- [Required action]:
From the records below, copy out exactly the lines from the one containing "Het vermogen van Koen Everink wordt in" to the one containing "K-Pop: crea una versión para", both included. Add nothing else.

BEGIN Provided data

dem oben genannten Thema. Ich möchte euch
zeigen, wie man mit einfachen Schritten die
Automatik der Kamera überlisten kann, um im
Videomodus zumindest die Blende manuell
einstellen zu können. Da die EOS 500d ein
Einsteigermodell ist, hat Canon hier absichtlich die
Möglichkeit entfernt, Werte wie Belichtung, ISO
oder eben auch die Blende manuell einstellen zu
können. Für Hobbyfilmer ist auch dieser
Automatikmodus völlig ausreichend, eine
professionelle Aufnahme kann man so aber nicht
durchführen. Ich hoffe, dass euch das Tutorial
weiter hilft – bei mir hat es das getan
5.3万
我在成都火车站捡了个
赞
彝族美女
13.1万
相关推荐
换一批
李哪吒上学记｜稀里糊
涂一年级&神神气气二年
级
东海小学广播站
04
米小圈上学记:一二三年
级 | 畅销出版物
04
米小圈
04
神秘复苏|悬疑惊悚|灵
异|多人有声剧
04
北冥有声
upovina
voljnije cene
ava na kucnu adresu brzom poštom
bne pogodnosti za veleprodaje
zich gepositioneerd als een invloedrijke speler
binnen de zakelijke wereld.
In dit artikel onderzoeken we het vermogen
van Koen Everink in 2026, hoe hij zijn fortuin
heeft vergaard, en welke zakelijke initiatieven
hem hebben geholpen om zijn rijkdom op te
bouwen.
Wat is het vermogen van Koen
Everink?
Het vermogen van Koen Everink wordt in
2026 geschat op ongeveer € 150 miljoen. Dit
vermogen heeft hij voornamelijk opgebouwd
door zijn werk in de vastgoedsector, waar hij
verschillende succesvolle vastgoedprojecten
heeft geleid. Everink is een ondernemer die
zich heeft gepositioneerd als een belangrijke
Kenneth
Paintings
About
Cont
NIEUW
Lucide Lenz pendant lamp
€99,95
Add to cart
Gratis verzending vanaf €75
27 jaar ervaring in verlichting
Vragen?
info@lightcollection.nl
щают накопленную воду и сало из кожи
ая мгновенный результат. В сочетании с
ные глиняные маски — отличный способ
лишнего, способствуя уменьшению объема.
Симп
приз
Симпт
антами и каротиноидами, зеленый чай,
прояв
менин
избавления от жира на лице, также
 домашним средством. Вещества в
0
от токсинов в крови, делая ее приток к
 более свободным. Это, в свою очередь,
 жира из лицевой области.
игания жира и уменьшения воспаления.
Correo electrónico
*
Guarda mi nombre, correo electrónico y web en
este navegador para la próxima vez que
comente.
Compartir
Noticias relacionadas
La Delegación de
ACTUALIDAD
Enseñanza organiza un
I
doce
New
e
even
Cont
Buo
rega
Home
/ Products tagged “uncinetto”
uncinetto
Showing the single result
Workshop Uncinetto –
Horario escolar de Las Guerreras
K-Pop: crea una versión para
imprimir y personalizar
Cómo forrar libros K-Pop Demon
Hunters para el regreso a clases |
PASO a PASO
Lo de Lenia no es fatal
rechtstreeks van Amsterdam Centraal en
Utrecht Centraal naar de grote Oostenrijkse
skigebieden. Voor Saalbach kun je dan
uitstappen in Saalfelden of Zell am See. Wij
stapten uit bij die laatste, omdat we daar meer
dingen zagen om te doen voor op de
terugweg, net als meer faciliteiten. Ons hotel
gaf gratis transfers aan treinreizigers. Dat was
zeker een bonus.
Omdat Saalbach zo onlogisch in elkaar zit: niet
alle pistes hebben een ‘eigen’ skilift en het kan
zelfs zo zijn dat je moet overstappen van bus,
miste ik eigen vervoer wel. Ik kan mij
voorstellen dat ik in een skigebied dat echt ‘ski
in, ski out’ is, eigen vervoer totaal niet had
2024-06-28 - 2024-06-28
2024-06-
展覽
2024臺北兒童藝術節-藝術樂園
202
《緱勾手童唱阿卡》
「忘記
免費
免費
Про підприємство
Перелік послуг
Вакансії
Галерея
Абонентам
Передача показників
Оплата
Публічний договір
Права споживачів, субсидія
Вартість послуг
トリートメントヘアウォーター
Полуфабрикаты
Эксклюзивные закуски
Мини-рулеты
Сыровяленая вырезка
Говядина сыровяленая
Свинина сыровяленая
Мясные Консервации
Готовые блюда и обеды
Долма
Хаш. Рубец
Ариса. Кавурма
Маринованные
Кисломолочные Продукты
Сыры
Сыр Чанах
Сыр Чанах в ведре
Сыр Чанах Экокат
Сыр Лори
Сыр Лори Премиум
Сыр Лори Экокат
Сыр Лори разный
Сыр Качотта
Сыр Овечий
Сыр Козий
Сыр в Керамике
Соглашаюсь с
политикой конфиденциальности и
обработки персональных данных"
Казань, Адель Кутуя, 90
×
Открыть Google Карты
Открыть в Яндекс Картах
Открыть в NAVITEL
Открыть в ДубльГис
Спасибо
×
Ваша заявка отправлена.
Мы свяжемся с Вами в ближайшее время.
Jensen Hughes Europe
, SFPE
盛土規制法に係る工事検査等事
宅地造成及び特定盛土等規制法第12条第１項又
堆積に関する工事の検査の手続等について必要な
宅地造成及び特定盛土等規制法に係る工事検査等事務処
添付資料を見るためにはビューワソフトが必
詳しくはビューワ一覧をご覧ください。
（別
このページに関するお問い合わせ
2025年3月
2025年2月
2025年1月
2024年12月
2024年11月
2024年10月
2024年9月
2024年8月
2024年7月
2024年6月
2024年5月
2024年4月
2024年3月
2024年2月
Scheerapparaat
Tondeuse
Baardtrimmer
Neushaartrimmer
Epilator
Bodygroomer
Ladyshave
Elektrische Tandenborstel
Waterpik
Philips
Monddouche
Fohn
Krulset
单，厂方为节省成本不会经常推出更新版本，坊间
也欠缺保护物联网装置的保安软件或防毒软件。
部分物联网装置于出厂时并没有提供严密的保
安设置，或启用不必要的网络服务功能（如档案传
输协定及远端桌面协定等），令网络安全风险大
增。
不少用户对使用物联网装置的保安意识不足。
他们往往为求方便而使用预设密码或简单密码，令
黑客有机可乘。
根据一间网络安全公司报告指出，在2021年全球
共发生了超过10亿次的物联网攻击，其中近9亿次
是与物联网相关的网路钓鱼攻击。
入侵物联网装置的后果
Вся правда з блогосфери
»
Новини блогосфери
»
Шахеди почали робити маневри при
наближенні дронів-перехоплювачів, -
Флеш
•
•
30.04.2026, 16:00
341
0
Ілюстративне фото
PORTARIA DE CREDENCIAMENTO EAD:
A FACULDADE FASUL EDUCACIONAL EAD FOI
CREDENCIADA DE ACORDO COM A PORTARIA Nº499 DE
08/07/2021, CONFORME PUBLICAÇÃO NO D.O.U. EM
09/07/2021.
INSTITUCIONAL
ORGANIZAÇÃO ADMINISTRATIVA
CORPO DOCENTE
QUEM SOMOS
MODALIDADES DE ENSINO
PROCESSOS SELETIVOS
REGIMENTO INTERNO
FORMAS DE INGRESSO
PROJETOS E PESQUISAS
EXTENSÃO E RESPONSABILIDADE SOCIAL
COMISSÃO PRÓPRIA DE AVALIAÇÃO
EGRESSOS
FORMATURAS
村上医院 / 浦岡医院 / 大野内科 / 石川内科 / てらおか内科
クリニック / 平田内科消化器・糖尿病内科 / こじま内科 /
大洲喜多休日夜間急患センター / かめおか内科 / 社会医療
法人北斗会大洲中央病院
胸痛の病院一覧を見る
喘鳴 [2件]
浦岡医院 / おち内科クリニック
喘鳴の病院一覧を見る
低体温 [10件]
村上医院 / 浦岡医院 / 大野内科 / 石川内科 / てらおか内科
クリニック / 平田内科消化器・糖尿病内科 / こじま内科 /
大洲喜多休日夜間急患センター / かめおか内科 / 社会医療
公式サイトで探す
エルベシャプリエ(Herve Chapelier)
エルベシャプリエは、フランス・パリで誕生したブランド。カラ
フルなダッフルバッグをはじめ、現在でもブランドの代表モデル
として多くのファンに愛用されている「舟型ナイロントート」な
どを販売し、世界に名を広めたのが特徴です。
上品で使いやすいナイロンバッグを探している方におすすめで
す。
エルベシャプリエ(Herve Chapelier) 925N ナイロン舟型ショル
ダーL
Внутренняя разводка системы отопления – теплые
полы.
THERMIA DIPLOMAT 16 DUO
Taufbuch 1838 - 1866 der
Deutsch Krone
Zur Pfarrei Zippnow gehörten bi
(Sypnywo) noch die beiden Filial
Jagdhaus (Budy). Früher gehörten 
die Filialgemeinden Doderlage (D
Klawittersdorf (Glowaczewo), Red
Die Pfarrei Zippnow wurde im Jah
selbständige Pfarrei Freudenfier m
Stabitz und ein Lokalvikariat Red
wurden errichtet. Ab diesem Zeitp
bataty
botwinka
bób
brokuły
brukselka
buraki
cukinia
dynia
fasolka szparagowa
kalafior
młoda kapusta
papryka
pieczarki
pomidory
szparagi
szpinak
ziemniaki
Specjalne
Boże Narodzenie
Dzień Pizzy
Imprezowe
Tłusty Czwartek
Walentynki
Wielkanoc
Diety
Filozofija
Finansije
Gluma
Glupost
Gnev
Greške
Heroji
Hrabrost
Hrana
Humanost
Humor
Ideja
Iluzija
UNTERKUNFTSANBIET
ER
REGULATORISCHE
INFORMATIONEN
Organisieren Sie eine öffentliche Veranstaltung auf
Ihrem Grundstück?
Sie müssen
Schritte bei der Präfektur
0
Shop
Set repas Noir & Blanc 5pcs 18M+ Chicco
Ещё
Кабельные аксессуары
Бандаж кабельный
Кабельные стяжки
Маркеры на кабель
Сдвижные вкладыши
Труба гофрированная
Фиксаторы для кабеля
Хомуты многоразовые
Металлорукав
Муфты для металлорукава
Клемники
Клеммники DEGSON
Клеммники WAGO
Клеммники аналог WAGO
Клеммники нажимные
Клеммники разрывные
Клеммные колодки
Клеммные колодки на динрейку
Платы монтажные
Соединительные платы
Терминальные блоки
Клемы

END Provided data

- [Exercise answer]:
Het vermogen van Koen Everink wordt in
2026 geschat op ongeveer € 150 miljoen. Dit
vermogen heeft hij voornamelijk opgebouwd
door zijn werk in de vastgoedsector, waar hij
verschillende succesvolle vastgoedprojecten
heeft geleid. Everink is een ondernemer die
zich heeft gepositioneerd als een belangrijke
Kenneth
Paintings
About
Cont
NIEUW
Lucide Lenz pendant lamp
€99,95
Add to cart
Gratis verzending vanaf €75
27 jaar ervaring in verlichting
Vragen?
info@lightcollection.nl
щают накопленную воду и сало из кожи
ая мгновенный результат. В сочетании с
ные глиняные маски — отличный способ
лишнего, способствуя уменьшению объема.
Симп
приз
Симпт
антами и каротиноидами, зеленый чай,
прояв
менин
избавления от жира на лице, также
 домашним средством. Вещества в
0
от токсинов в крови, делая ее приток к
 более свободным. Это, в свою очередь,
 жира из лицевой области.
игания жира и уменьшения воспаления.
Correo electrónico
*
Guarda mi nombre, correo electrónico y web en
este navegador para la próxima vez que
comente.
Compartir
Noticias relacionadas
La Delegación de
ACTUALIDAD
Enseñanza organiza un
I
doce
New
e
even
Cont
Buo
rega
Home
/ Products tagged “uncinetto”
uncinetto
Showing the single result
Workshop Uncinetto –
Horario escolar de Las Guerreras
K-Pop: crea una versión para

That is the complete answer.